Texto de lectura –
══════
R. Mi mamá tuvo que pelear para que llegase la luz a la posta de salud de la comunidad porque las wawas [bebés] se morían con diarrea, porque las mujeres se morían al parir. Por un lado, no te aceptaban las parteras y por otro no había puesto de salud.
Adriana Guzmán.
CLAUDIO ÁLVAREZ
P. ¿Y usted?
R. Fui madre adolescente. Y escuchaba al mundo hablando sobre el embarazo adolescente y yo solo trataba de entender qué hacía con una pequeña niña, siendo yo también una niña y sin ninguna herramienta. Luego, no pude terminar mi tesis en Ciencias de la Educación porque me dijeron que mi abuela no podía ser una fuente, que tenía que citar libros.
P. Y entonces decidió escribir su propio libro.
R. Sí. No tengo tesis, pero tengo el libro. Se llama Descolonizar la memoria, descolonizar feminismos. Era una responsabilidad.
P. Ahora usted podrá ser citada por otros.
R. Esa era la intención.
R. Su abuela se tuvo que quitar la pollera para que su madre fuera a la escuela. Cuando usted fue a la universidad ¿ya se había avanzado contra esa discriminación?
R. Fui antes del proceso político de cambio, antes del Estado Plurinacional, y siendo una señorita, vistiéndome como alguien de la ciudad, sin sombrero, no como aimara. Mi mamá me decía: ‘Aprovecha que eres bonita’. En esa mirada colonial de la estética, las feas eran las aimaras.
P. ¿Cuándo recuperó su sombrero?
R. Se dio la masacre del gas [en 2003, unas movilizaciones contra la exportación de crudo acabaron con 58 manifestantes muertos], todo un proceso político en el que muchas mujeres decidimos dejar de ser señoritas para volver a nombrarnos aimaras.
P. Eso es una transformación muy profunda, más allá de la apariencia.
══════
Ejercicio 1 –
Reproduce el fragmento de la entrevista que comienza con "P. Y entonces" y sigue hasta "era la intención.".
Ejercicio 2 –
Según la entrevista, ¿cuál es el título del libro que escribió la entrevistada?
Los registros no guardan relación con la entrevista.
══════
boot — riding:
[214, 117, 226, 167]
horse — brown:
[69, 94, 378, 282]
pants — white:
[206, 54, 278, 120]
══════
Solución 1 –
P. Y entonces decidió escribir su propio libro.
R. Sí. No tengo tesis, pero tengo el libro. Se llama Descolonizar la memoria, descolonizar feminismos. Era una responsabilidad.
P. Ahora usted podrá ser citada por otros.
R. Esa era la intención.

Solución 2 –
Descolonizar la memoria, descolonizar feminismos.